• **Text for analysis**
Monday, November 23, 2009

Welcome To New Bikedom

Traveling to New Bikedom is like traveling to grandma’s for Thanksgiving. You know you’ll have a good time when you get there, but whether you’ll have to fly or drive, stay with family or in a nice hotel, pack a lunch or eat out, zip through the tollway or take the less expensive bypass are bridges needed to be crossed. A trip to New Bikedom is littered with budgetary garbage, strewn with agonizing compromise, and has too many exits to Rational Decisionburg. I look foward to passing through Rational Decisionburg as much as the oil tanks, rusty train tracks and broken pavement of Gary, Indiana. I wish New Bikedom was more like New Shoeville. While I don’t get the same rise out of New Shoeville, women tell me its first class all the way, leaving is nearly impossible and it’s so wonderful return trips are certain.

Whenever I go down the road to New Bikedom, I can barely make out the skyline. It looks like a new bike on the horizon, but the details are blurred in a fog of finances and guilt. Do you splurge on the steakhouse, or is it better to settle for a few bites of Ultegra? Will the trip be that much better perched on carbon rails, or is a seat in coach just fine? Even after the details are ironed out, travels to New Bikedom always turn out more expensive than expected. Like traffic jams in Chicago, when traveling to New Bikedom, you’ll most certainly forget about tax, pedals, cables, bar tape and that your blue bottle cages just won’t look right with the pearly white and red landscape of New Bikedom.

• **Provided information**
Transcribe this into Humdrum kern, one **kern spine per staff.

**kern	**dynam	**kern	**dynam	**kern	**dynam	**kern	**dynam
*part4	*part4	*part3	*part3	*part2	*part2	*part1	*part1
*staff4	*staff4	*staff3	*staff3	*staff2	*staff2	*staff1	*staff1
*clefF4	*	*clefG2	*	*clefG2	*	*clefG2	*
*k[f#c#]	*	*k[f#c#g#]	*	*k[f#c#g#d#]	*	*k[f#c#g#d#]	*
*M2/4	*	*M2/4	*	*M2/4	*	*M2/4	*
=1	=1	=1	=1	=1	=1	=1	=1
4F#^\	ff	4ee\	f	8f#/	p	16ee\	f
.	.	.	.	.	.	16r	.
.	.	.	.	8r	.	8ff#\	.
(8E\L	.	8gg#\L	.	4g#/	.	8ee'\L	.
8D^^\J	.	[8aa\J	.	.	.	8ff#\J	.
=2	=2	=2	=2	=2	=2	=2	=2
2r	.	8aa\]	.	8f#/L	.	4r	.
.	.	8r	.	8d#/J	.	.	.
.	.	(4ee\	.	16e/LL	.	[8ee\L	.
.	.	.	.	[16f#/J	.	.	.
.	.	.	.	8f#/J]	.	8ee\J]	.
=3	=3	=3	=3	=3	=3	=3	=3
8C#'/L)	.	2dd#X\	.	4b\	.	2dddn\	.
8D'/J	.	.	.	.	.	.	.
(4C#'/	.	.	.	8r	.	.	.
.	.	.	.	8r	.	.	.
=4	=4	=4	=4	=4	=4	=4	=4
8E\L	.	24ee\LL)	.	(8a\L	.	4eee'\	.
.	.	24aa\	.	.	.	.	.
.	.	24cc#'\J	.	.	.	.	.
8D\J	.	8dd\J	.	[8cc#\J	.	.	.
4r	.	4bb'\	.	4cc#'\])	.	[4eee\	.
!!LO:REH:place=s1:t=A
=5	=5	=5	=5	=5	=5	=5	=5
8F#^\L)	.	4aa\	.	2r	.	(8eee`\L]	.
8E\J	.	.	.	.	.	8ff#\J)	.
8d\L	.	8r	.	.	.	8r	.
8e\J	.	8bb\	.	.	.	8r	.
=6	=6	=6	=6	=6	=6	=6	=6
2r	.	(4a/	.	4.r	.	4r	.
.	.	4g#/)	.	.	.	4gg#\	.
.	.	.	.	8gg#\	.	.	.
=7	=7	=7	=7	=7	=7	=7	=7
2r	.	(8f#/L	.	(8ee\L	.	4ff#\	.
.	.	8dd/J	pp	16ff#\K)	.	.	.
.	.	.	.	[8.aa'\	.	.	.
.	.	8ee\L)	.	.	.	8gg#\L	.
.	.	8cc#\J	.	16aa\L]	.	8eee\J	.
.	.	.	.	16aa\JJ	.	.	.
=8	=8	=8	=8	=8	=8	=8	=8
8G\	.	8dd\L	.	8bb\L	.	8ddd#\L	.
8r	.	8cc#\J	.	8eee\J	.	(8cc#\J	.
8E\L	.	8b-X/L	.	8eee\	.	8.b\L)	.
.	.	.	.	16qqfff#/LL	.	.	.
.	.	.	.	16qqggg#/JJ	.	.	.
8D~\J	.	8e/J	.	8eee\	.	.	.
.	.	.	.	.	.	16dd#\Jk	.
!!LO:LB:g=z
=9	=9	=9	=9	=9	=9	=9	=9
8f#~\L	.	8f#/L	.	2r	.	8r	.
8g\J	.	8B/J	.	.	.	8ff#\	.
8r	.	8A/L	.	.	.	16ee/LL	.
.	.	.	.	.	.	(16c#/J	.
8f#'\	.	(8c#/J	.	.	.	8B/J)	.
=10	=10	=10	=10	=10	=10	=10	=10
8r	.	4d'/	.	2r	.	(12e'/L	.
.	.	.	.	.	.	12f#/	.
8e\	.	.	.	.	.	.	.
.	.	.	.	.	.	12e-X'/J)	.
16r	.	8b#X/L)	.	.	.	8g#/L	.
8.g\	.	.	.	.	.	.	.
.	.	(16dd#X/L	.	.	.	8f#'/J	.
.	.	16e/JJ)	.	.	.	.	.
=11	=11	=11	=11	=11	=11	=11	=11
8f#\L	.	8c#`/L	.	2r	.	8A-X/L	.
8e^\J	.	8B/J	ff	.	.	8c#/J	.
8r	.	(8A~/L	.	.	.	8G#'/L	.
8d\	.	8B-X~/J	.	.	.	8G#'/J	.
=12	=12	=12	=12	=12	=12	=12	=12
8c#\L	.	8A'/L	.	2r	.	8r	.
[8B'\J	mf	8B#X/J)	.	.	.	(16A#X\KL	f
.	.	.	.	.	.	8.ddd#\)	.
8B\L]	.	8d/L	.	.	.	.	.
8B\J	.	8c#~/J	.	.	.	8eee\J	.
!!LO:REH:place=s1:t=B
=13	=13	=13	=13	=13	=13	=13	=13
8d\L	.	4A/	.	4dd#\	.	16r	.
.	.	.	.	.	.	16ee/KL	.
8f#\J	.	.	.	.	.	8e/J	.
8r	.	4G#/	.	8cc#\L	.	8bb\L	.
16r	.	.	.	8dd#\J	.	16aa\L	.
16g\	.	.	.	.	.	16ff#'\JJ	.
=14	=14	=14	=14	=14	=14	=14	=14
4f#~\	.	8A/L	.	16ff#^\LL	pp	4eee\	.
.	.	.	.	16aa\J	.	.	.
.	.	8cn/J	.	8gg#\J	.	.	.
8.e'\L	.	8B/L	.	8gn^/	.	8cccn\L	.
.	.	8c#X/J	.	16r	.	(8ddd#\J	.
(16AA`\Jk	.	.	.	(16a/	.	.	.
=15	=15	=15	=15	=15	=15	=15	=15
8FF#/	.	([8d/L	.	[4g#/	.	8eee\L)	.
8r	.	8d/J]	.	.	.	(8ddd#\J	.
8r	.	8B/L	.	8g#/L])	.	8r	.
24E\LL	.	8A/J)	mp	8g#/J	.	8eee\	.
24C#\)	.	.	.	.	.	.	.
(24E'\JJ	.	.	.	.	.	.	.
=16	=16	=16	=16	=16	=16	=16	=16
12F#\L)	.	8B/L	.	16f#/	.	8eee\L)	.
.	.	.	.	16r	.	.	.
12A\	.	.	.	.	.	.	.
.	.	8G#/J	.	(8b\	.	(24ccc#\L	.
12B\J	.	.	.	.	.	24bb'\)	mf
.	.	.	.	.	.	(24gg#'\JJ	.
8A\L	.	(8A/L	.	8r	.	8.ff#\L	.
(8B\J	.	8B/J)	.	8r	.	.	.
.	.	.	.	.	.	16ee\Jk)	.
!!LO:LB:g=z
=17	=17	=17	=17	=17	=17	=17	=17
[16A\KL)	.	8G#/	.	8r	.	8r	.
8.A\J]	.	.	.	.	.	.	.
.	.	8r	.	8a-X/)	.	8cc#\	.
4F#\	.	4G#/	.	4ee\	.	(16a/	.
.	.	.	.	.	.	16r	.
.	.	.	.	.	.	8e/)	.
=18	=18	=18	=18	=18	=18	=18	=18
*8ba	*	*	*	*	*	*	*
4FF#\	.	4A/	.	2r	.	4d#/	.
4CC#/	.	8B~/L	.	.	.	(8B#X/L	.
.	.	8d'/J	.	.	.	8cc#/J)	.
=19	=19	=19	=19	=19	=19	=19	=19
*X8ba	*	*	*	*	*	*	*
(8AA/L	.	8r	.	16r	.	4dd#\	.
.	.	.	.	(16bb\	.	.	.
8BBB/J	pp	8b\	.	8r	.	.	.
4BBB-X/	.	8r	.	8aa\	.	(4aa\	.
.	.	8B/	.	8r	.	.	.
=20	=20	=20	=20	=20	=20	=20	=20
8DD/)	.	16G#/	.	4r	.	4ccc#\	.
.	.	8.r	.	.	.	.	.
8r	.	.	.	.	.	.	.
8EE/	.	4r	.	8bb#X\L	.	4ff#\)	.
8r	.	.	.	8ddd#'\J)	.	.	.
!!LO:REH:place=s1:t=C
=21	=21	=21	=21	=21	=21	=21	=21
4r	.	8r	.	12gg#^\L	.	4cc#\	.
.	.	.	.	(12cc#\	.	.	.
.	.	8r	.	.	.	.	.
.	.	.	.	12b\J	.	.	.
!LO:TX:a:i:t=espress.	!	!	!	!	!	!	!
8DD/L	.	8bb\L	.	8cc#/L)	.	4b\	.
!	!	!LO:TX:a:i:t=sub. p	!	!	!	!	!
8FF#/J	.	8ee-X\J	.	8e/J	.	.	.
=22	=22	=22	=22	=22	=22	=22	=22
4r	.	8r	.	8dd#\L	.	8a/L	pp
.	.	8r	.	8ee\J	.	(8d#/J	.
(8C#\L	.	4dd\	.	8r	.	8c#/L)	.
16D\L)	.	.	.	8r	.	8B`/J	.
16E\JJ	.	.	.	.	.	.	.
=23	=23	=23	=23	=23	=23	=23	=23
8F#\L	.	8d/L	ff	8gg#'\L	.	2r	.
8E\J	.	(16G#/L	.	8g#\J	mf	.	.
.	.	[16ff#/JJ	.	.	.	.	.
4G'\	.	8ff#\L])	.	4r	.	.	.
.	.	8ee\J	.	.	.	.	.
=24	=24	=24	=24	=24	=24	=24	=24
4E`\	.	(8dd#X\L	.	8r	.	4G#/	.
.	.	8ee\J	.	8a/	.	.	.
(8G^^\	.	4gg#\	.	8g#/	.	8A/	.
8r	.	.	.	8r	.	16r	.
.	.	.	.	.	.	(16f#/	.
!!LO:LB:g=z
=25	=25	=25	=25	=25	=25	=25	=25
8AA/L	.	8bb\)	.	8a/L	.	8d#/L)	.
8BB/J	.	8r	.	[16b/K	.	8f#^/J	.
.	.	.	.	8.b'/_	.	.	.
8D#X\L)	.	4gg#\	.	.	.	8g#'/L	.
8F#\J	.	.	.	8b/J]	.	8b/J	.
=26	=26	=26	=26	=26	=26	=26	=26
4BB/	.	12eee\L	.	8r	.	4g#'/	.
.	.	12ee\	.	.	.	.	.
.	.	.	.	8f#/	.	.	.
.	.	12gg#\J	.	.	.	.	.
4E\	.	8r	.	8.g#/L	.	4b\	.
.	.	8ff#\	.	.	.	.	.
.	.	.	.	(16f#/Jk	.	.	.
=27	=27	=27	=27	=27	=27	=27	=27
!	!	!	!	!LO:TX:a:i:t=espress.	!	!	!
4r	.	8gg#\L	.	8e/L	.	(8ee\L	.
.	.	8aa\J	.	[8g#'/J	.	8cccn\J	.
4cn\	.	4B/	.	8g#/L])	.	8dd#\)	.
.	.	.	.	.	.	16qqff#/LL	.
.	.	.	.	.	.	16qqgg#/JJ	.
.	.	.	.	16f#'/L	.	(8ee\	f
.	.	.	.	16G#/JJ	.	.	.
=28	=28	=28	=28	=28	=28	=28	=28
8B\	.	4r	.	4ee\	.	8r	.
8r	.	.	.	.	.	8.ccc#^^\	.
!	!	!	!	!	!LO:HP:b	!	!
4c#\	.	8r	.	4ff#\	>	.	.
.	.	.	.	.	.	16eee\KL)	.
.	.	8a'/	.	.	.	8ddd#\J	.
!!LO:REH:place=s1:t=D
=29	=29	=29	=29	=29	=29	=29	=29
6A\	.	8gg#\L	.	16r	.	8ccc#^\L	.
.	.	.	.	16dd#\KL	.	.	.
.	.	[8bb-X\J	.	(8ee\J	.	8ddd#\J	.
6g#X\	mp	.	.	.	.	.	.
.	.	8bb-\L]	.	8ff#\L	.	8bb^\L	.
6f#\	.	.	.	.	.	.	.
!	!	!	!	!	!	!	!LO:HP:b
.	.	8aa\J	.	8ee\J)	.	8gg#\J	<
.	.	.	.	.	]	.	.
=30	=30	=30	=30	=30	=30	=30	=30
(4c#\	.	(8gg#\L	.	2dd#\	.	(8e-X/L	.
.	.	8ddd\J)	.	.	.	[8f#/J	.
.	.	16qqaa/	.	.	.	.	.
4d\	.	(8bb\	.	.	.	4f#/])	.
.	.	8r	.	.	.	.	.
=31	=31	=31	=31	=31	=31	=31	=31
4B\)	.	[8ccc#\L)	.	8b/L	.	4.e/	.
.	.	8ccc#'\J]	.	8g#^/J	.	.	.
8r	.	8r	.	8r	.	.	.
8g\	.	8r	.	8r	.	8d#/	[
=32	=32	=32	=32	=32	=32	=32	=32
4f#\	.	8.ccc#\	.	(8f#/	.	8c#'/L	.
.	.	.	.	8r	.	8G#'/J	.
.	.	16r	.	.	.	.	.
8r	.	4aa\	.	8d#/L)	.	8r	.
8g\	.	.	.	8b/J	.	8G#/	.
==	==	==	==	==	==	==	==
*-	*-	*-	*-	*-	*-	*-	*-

• **What needs to be done**
Pick up the New Bikedom piece after its final sentence and continue it. You won't need the rows for this.

• **Result of the task**
Then there’s the ungodly guilt. Like traveling to Grandma’s for Thanksgiving, you have to help with dishes before setting roots in the couch or face Mom's consequences. If you go to New Bikedom, you’ll most certainly have to put off traveling to other exotic locales such as Laptopville or Kayakistan. I hear they’re beautiful this time of year.

3 comments:

James Billiter said...

We've made a couple trips there this year. One was a sexy Madone that looked like a Ferrari and the other is a gorgeous Ti Seven cross bike fully fitted with DuraAce (because cross bikes never get sandy and there is no need to clean them once or twice every weekend with power washers — that DuraAce is gonna last forever).

You better excorcize the demons off that SRAM or else be extra careful crossing the wooden bridge.

Joe Biker said...

thanks for the groupo. Pretty sure citrus degreaser takes off demonic spew.

Dutchman said...

I've haven't made it to downtown Bikedom in quite some time. Usually I get distracted trying to make it through the suburb of Canoeburg.